Transcribe the entire forum comment on stereo2mono performance under SLI, word for word.
(Study text)
DarkStarSword commented 7 years ago

Ok, I repeated this with DSR to simulate a higher resolution. I only checked the non-SLI case on a couple of resolutions since even at 4xDSR stereo2mono did not seem to have any measurable impact. I had to vary the quality settings as specified below to ensure a high enough starting fps in SLI to measure the impact that did not exceed the cap of 60 - I aimed for mid to high 50s. In each case postprocessing was set to the lowest preset, except that HBAO+ was always enabled since the stereo2mono directive is triggered by it:

1920 x 1080 (16MB stereo depth buffer) Ultra quality No SLI: No measurable effect on fps SLI: ~5-8fps hit

1.2xDSR 2103 x 1183 (22MB stereo depth buffer) Ultra quality SLI: ~23fps hit

1.5xDSR 2351 x 1323 (24MB stereo depth buffer) High quality SLI: ~23fps hit

1.78xDSR 2560 x 1440 (28MB stereo depth buffer) Medium quality No SLI: No measurable effect on fps SLI: ~26fps hit

2xDSR 2715 x 1527 (34MB stereo depth buffer) Medium quality SLI: ~26fps hit

2.25xDSR 2880 x 1620 (36MB stereo depth buffer) Low quality SLI: ~30fps hit

3xDSR 3325 x 1871 (48MB stereo depth buffer) Low quality SLI: Impossible to measure - only getting 2fps in 3D even on lowest settings

4xDSR: 3840 x 2160 (64MB stereo depth buffer) Low quality No SLI: No measurable effect on fps SLI: Impossible to measure - only getting 3fps in 3D even on lowest settings

Definitely limited to SLI.

At first glance the performance hit appears to scale with the size of the depth buffer - and that definitely is a factor since it determines how long a transfer takes (and therefore the worst cast time for how long the other GPU must wait if it needs all the data)... but, after varying the quality so much to get those numbers I noticed a few outliers that suggest there was another factor at play. e.g. in the table above I was aiming for a starting fps in the 50s, but when I tried 2560x1440 at Ultra quality (resulting in a starting fps in the 40s) I only got a ~13fps hit - if anything I think the final fps was about the same regardless of quality.... I'd need to perform more tests and record more data to confirm.
(End Study text)
(Dataset extract)
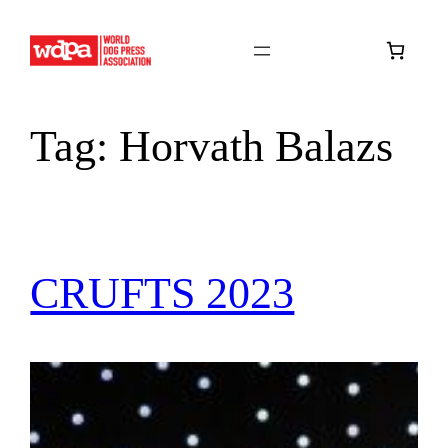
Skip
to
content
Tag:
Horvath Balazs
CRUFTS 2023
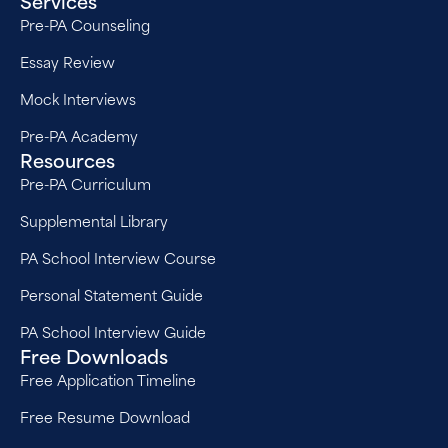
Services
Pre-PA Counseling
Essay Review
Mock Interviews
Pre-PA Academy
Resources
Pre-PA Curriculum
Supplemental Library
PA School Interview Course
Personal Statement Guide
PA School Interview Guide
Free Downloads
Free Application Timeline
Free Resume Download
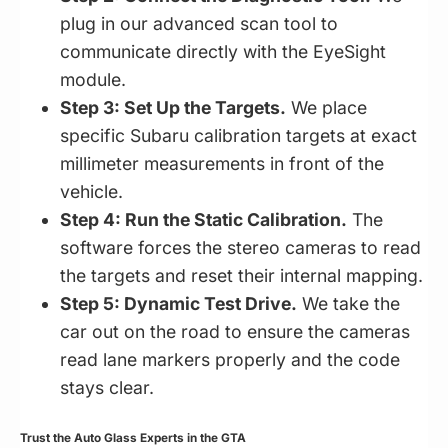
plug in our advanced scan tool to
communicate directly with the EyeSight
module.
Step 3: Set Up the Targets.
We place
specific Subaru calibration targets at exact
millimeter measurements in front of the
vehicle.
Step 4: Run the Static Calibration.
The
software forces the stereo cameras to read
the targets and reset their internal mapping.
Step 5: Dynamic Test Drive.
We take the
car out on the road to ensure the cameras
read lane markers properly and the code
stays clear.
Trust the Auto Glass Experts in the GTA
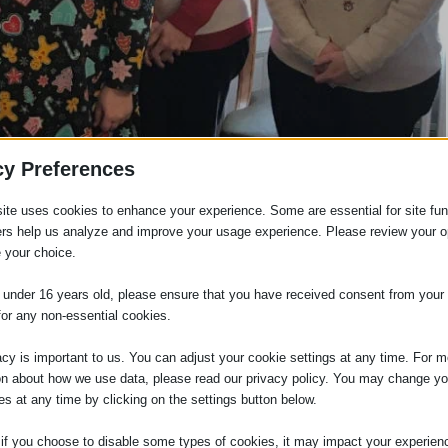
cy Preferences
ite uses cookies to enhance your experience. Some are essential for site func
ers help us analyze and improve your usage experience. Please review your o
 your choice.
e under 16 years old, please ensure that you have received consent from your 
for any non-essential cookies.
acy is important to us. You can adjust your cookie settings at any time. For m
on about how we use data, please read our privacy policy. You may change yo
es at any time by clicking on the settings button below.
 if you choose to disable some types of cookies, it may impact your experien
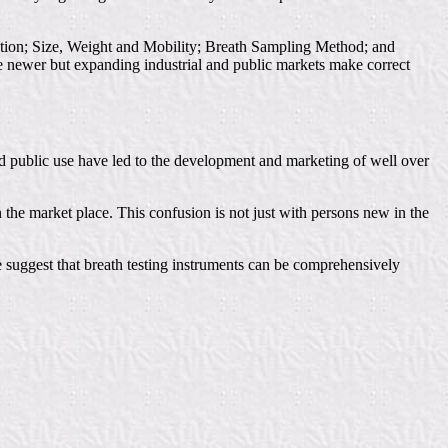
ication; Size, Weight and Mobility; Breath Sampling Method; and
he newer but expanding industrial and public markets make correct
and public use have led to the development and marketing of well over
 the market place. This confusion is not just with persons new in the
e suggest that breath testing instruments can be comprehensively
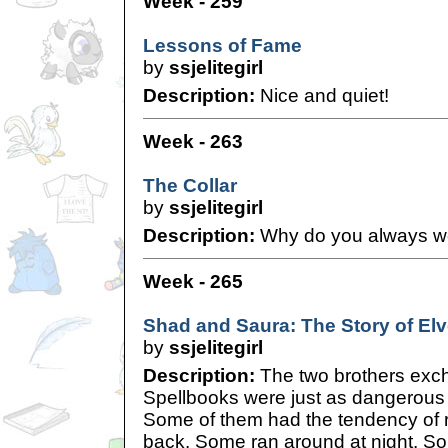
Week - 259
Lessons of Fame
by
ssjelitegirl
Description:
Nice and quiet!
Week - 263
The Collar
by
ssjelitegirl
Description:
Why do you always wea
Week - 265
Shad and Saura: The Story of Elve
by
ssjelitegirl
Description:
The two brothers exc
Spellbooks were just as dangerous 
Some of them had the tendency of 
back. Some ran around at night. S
(End Dataset extract)
*Response to this exercise*:
DarkStarSword commented 7 years ago

Ok, I repeated this with DSR to simulate a higher resolution. I only checked the non-SLI case on a couple of resolutions since even at 4xDSR stereo2mono did not seem to have any measurable impact. I had to vary the quality settings as specified below to ensure a high enough starting fps in SLI to measure the impact that did not exceed the cap of 60 - I aimed for mid to high 50s. In each case postprocessing was set to the lowest preset, except that HBAO+ was always enabled since the stereo2mono directive is triggered by it:

1920 x 1080 (16MB stereo depth buffer) Ultra quality No SLI: No measurable effect on fps SLI: ~5-8fps hit

1.2xDSR 2103 x 1183 (22MB stereo depth buffer) Ultra quality SLI: ~23fps hit

1.5xDSR 2351 x 1323 (24MB stereo depth buffer) High quality SLI: ~23fps hit

1.78xDSR 2560 x 1440 (28MB stereo depth buffer) Medium quality No SLI: No measurable effect on fps SLI: ~26fps hit

2xDSR 2715 x 1527 (34MB stereo depth buffer) Medium quality SLI: ~26fps hit

2.25xDSR 2880 x 1620 (36MB stereo depth buffer) Low quality SLI: ~30fps hit

3xDSR 3325 x 1871 (48MB stereo depth buffer) Low quality SLI: Impossible to measure - only getting 2fps in 3D even on lowest settings

4xDSR: 3840 x 2160 (64MB stereo depth buffer) Low quality No SLI: No measurable effect on fps SLI: Impossible to measure - only getting 3fps in 3D even on lowest settings

Definitely limited to SLI.

At first glance the performance hit appears to scale with the size of the depth buffer - and that definitely is a factor since it determines how long a transfer takes (and therefore the worst cast time for how long the other GPU must wait if it needs all the data)... but, after varying the quality so much to get those numbers I noticed a few outliers that suggest there was another factor at play. e.g. in the table above I was aiming for a starting fps in the 50s, but when I tried 2560x1440 at Ultra quality (resulting in a starting fps in the 40s) I only got a ~13fps hit - if anything I think the final fps was about the same regardless of quality.... I'd need to perform more tests and record more data to confirm.